小岁接过小福端回来的盘子,陈子然已在路上吃过几个,只剩了三个兔子和一些残渣。
“郡主今日刚起便去听课,现在可要歇息一会儿?”
服侍陈子然长大的贴身的婢女,当初一并去长公主府上看管了,后来折腾过来折腾过去,离得远,还没回来。
小福和小岁了解不多,此时也只好询问。
此刻忘记了现在的陈子然抓了兔子拿在手里,吃不下了,但是又想要。听她们说话,只觉得奇怪,到底还是小孩子精力旺盛,哪怕只是记忆回到小时候。
陈子然咬掉了兔子耳朵,到底还是放回盘中没能吃下。
“不要,”她摇摇头,“可有带了绣花?”
年少的她,因为母亲的教导,每日要背上一篓子书,只有来天觉寺的时候,才能觉得放松,因为这时,母亲总是会潜心礼佛,不过问她。
好不容易来了,也不想看书,只想玩。
“未曾,不过可以借来。”
想来小孩子到底没什么玩乐,母亲教她的书法绘画乃至刺绣弓箭倒是可以从书中抬起脑袋。
小岁出去借东西了,小福在一旁站着。陈子然觉得自己很无聊,就是莫名地觉得这些东西早已吸引不了她了。可是怎么会呢?明明才个位数的年纪。
但是,但是大家确实说她早已及笄了。
算了,她想。
小岁借来针线的时候,沈青微端着药进来了。
药味苦涩,陈子然皱着眉头,“小岁到我这边来,药就不必了,先放在桌上吧。”
这是她醒来第一次喝药,只是闻到味道,就仿佛置身草里了。
沈青微没想到,曾经面不改色喝药的陈子然,竟然小时候也是怕苦的。他依言放下药壶便出去了。
小福领命拿了银瓜子给他,小岁递了针线给她。
陈子然有些闷闷地,只想把苦药丢出去。
长公主便在这时候来了,带了一只布老虎,看起来有些旧了。
陈子然奔向她,跑着跑着便发现,她好像确实已经很高了。高到可以看到母亲的头顶,高到无法再依偎在她的怀里。

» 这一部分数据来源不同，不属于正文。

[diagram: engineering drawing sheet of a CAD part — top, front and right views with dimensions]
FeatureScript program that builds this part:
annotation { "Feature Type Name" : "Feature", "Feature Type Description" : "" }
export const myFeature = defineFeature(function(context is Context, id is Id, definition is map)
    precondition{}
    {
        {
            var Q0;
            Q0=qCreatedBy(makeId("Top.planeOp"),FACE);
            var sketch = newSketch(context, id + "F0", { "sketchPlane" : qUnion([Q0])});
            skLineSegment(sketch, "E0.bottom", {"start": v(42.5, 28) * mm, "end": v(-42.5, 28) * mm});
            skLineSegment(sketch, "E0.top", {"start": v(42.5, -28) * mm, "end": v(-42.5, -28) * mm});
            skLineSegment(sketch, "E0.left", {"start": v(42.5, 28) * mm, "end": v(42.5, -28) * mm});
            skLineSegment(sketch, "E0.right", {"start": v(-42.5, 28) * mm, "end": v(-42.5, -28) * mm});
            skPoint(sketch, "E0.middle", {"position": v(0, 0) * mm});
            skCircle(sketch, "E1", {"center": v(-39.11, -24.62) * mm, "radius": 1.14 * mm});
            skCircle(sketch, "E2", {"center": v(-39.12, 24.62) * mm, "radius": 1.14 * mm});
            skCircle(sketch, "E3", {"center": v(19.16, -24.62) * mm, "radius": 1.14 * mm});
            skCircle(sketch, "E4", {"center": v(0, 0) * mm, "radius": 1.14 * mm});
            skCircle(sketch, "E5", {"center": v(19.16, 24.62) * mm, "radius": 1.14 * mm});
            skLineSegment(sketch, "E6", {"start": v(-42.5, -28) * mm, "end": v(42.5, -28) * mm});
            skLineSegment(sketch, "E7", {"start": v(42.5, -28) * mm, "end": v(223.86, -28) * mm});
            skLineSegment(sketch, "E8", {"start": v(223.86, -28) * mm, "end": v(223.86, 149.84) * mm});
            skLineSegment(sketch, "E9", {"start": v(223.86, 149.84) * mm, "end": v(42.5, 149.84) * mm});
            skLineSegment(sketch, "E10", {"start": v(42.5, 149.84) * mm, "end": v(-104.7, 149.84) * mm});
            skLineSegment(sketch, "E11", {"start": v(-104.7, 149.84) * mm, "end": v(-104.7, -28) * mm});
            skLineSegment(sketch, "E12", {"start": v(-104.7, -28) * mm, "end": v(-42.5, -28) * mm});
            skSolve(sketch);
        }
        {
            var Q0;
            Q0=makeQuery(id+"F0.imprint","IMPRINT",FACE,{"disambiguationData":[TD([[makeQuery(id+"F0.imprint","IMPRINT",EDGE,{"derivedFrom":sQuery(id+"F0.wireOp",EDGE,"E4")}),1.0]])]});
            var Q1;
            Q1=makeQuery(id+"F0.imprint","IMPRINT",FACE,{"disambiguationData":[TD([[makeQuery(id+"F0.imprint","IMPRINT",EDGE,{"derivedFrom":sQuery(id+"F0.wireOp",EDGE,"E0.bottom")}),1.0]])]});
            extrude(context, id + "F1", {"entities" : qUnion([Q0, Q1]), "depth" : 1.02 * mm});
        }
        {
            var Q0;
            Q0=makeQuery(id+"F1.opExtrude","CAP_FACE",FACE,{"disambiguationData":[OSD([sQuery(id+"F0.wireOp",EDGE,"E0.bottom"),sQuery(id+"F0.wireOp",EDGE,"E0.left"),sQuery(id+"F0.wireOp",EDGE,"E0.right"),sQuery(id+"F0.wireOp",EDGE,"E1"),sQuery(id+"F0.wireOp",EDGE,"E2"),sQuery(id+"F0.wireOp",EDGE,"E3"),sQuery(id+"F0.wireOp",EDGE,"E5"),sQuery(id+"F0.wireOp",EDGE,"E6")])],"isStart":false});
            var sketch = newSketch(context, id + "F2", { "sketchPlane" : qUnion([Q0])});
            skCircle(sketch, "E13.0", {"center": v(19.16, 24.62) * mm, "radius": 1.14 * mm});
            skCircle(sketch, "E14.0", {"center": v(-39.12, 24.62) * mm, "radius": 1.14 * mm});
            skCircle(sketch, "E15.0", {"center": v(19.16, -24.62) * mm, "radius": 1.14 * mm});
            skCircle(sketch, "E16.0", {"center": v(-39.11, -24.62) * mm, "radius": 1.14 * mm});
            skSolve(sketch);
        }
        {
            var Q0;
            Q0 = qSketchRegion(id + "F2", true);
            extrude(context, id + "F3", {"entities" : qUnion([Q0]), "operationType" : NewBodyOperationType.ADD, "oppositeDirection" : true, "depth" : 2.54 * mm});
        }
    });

长公主也只能轻轻环抱一下她,再也不能如从前一般将她高高举起了。
脑海中暗色的画面一闪而过,陈子然讷讷地唤着母亲,听着像是害怕,又像是喜悦。
长公主知道她不记得很多事,只低低应了,便携着她坐在凳子上,说给她带了人过来。
“春花姐姐。”是熟悉的人。
“问郡主安。”
“春花姐姐不在,没人给阿然讲故事听了。”
春花也不惊讶,只问:“郡主想听什么,只管说便是。”
陈子然便牵她的手道:“听过了海外仙岛的故事,不知道有没有其他仙人的故事?”
春花便知道她大概是回到了四五岁时,便轻声哄道:“郡主常常念着母亲,晚上便讲个七仙女的故事吧。”
“好耶。”
长公主却是心头感动,却又难以开口,便听了一会儿闲聊就离开了。
“母亲从前诚心礼佛,必不会如此早来见我。”她说,“看来你们看护的那个人,果然不是我了。”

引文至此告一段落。